Иван Панаев - Шарлотта Федоровна
Уважаемый господин – виновник всего этого блеска, который окружал Шарлоту Федоровну, никогда не показывался на ее великолепных вечерах, но изредка, говорят, устраивал у нее особые вечера, на которые приглашал только своих коротких приятелей и сверстников. Шарлота Федоровна имела над ним власть неограниченную, которая усиливалась с каждым днем. Несмотря на это, домашние сцены и бури бывали довольно часто. Причиною их по большей части была ревность.
Уважаемый господин ревновал Шарлоту Федоровну ко всем, но менее всех к князю Езерскому, – так хитро и ловко она вела себя. Сцены эти обыкновенно оканчивались полным торжеством Шарлоты Федоровны. Все подозрения разбивались в прах. Ее невинность выступала во всем блеске, и уважаемый господин испрашивал у нее прощения со слезами и на коленях.

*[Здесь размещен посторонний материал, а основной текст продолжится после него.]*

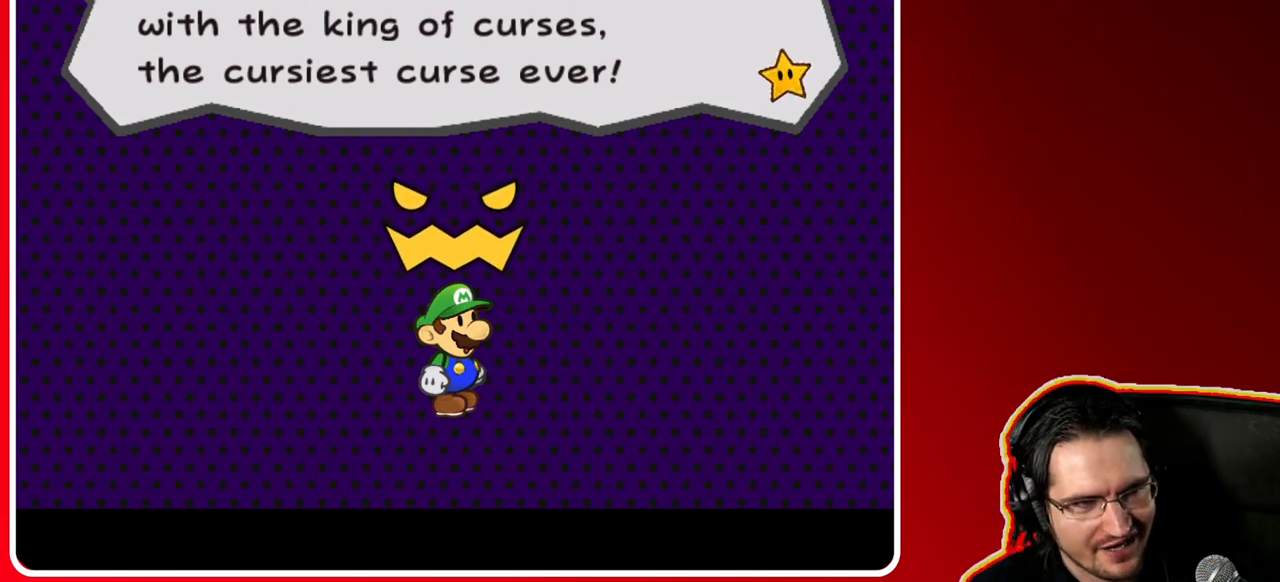
{"buttons": [], "left_stick": "center", "right_stick": "center", "events": [[133, "A", "down"], [333, "A", "up"]]}
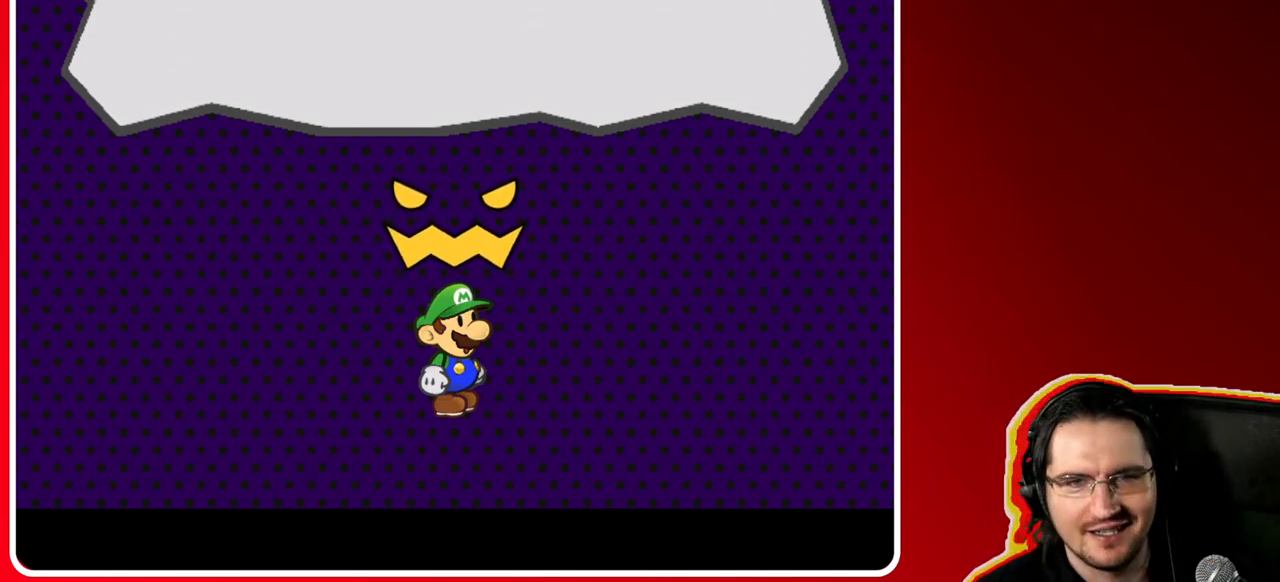
{"buttons": [], "left_stick": "center", "right_stick": "center", "events": []}
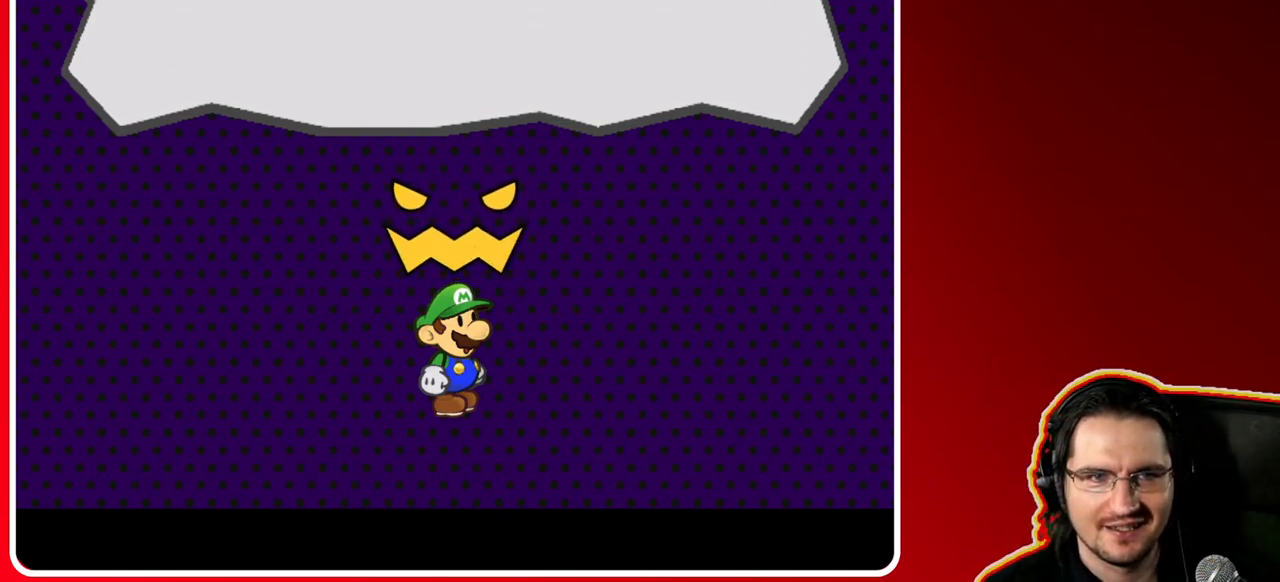
{"buttons": [], "left_stick": "center", "right_stick": "center", "events": []}
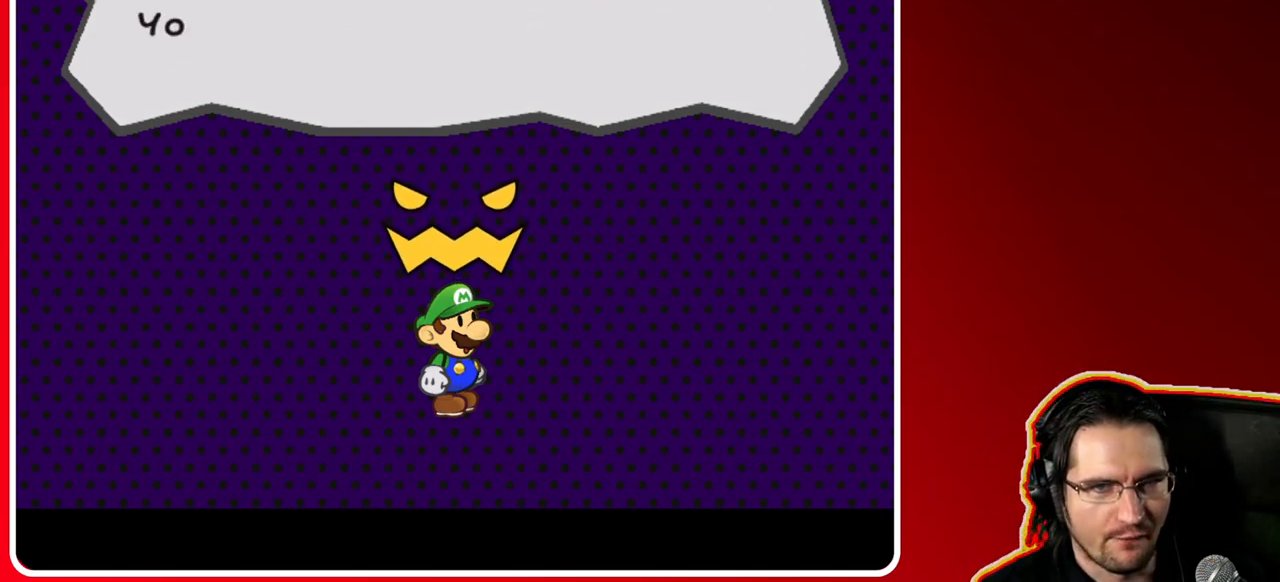
{"buttons": [], "left_stick": "center", "right_stick": "center", "events": []}
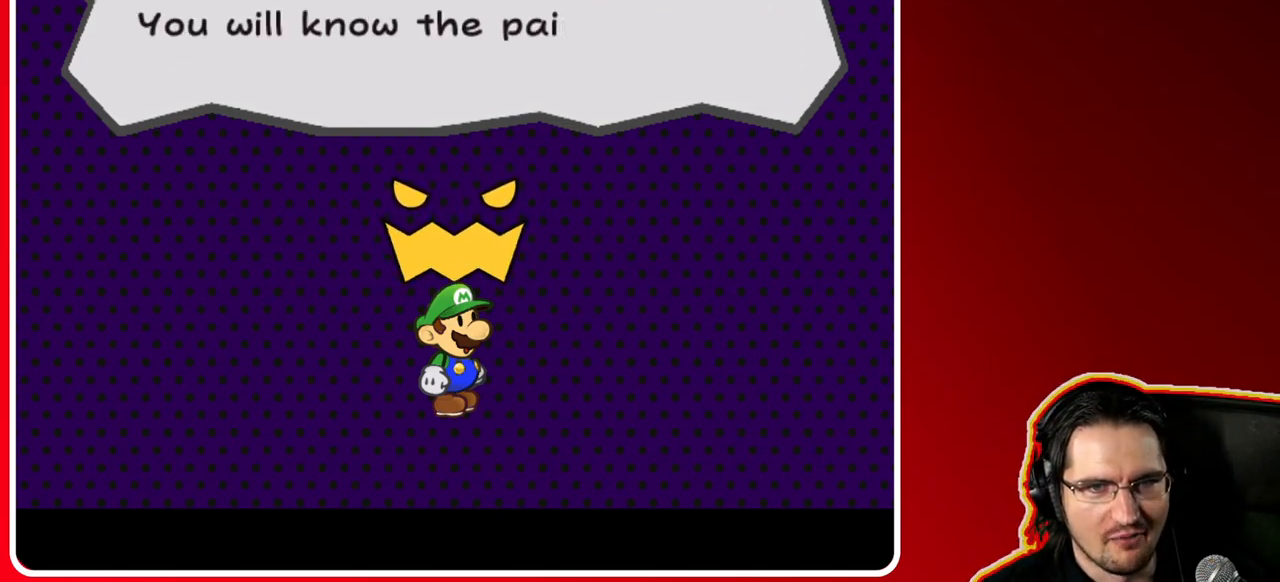
{"buttons": [], "left_stick": "center", "right_stick": "center", "events": []}
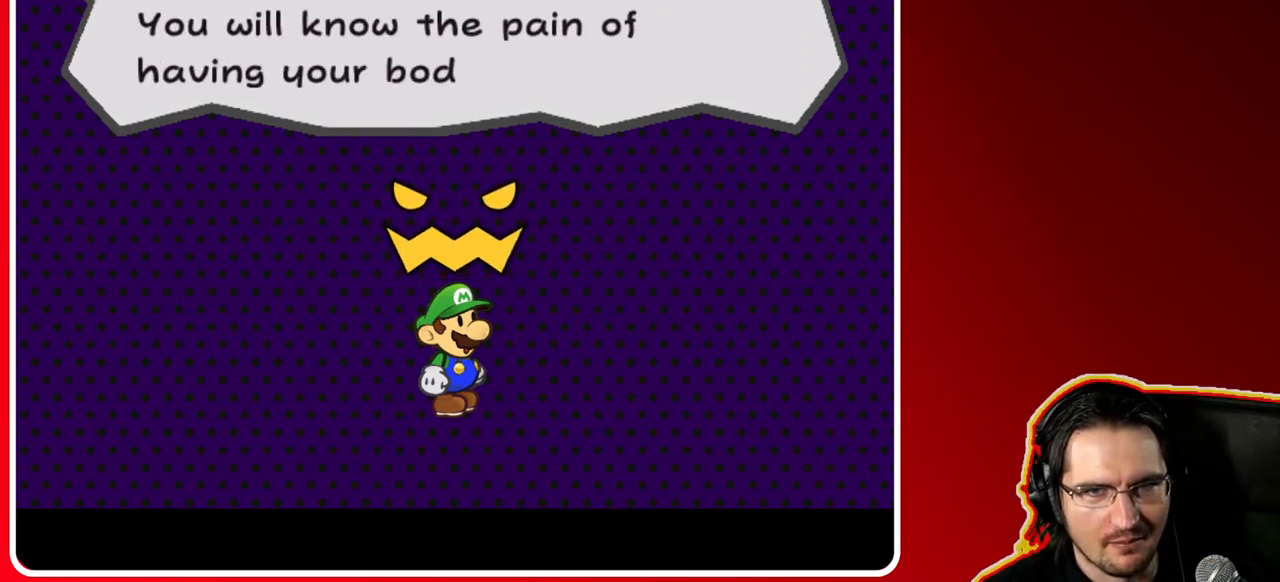
{"buttons": [], "left_stick": "center", "right_stick": "center", "events": []}
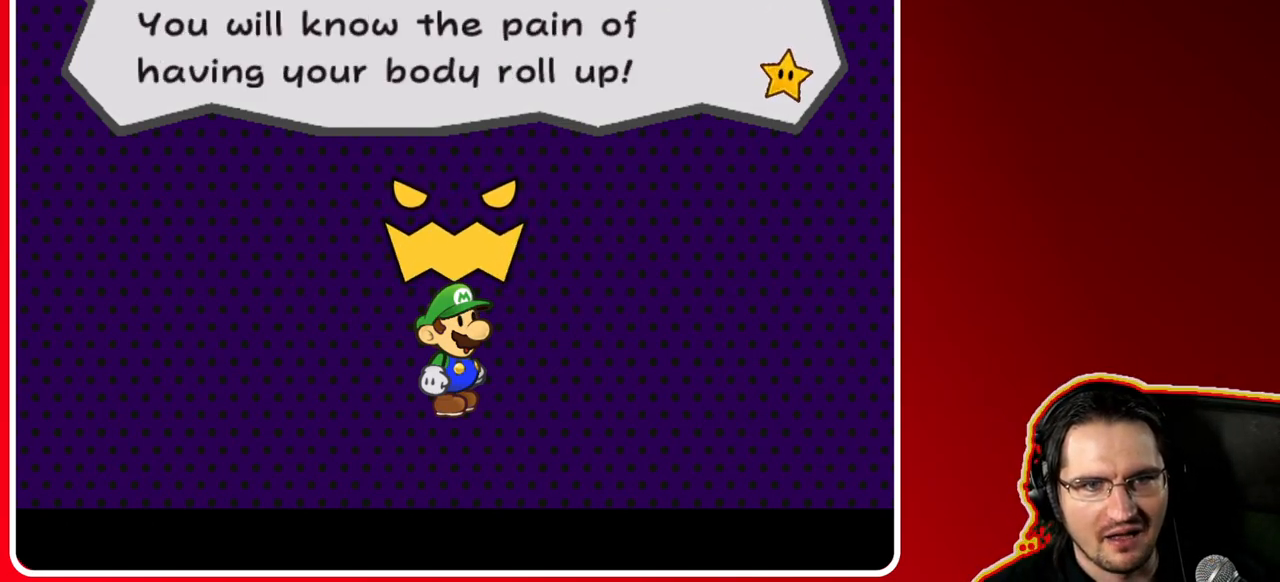
{"buttons": [], "left_stick": "center", "right_stick": "center", "events": []}
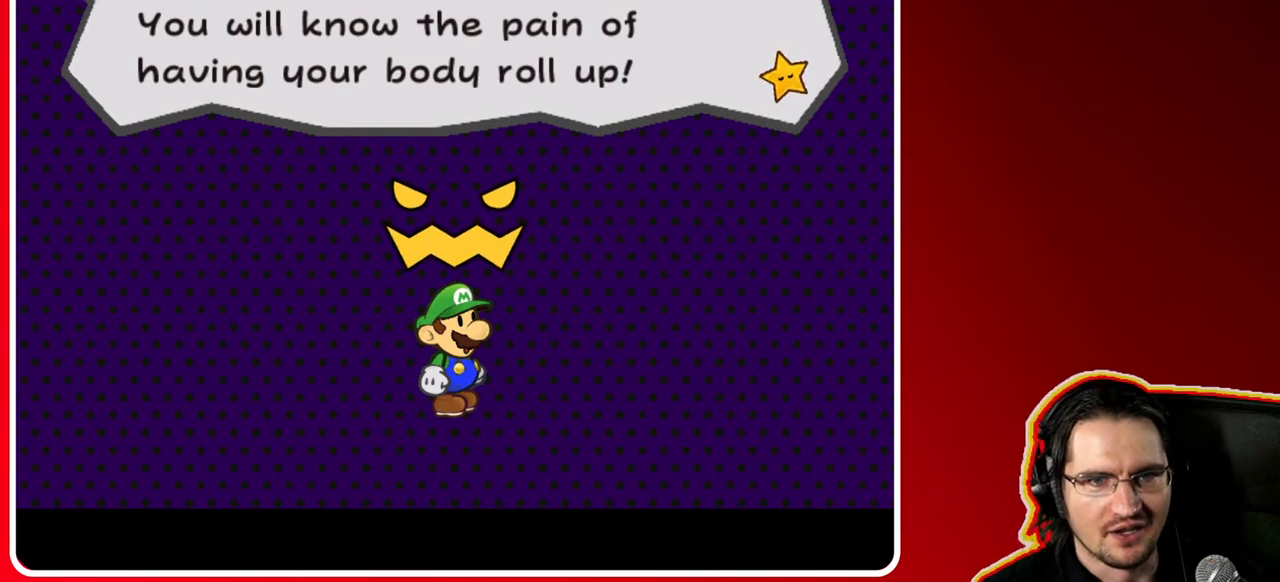
{"buttons": [], "left_stick": "center", "right_stick": "center", "events": []}
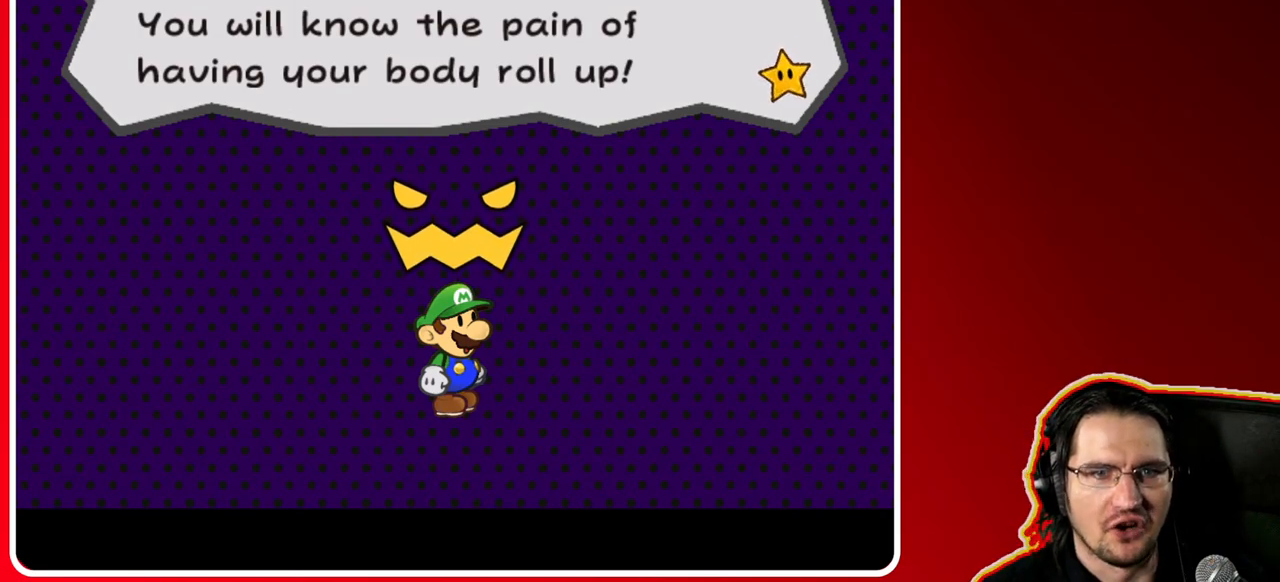
{"buttons": [], "left_stick": "center", "right_stick": "center", "events": []}
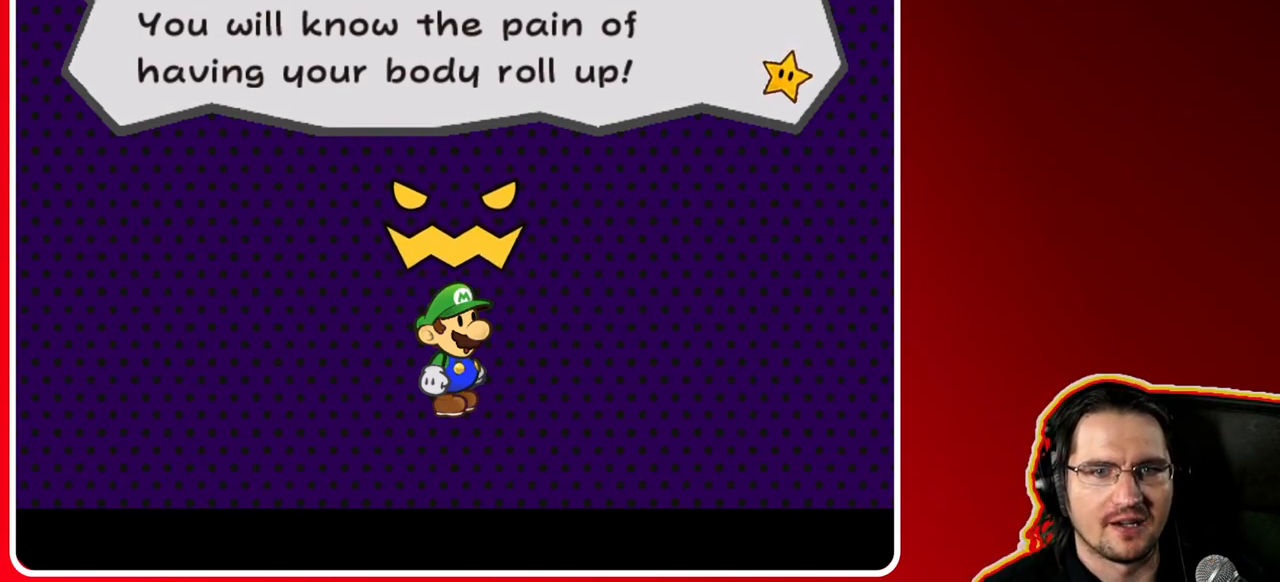
{"buttons": [], "left_stick": "center", "right_stick": "center", "events": []}
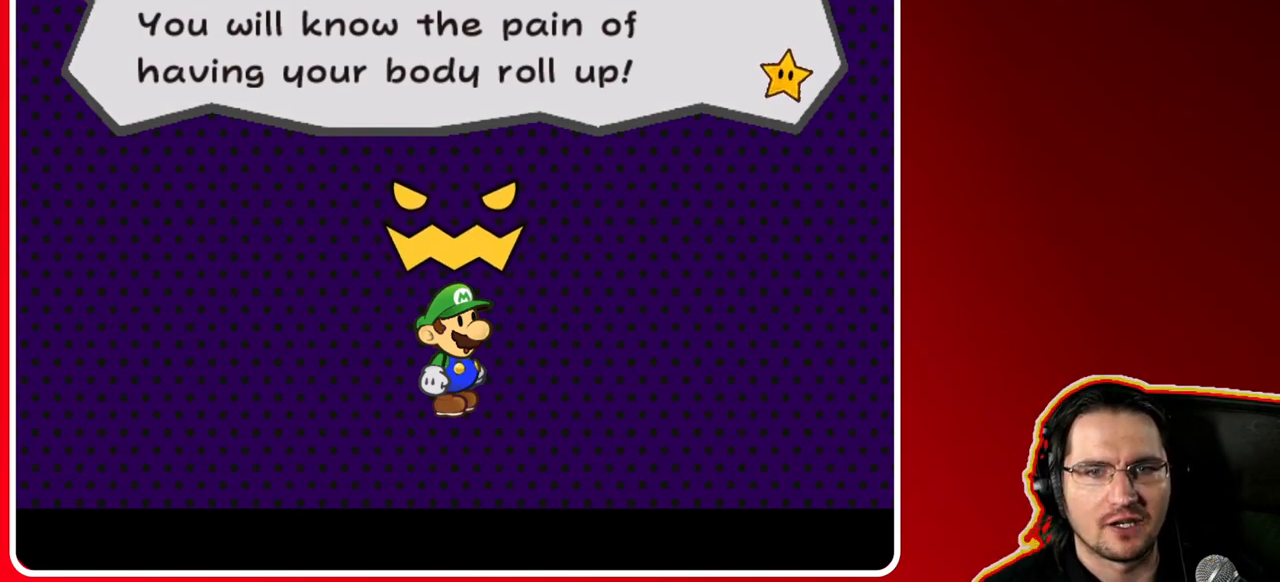
{"buttons": ["A"], "left_stick": "center", "right_stick": "center", "events": [[500, "A", "down"]]}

Между тем Шарлота Федоровна, сблизившись с князем Езерским из тщеславия, начала привязываться к нему не на шутку. Не было дня, в который бы они не виделись хотя на минутку… Встречи эти назначались в Английском магазине, у Елисеева, во время устриц, и в других местах; а продолжительные свидания – в квартире одной из самых верных приятельниц Шарлоты Федоровны. Князь совсем не ездил к ней и только появлялся – и то не всегда – на ее званых вечерах. Эти свидания у приятельницы скоро оказались неудобными, и князь нанял для этой цели небольшую квартиру в одной из уединенных улиц, недалеко, впрочем, от центра города, меблировал ее просто, но со вкусом, поселил там преданного ему человека и завел маленькое хозяйство…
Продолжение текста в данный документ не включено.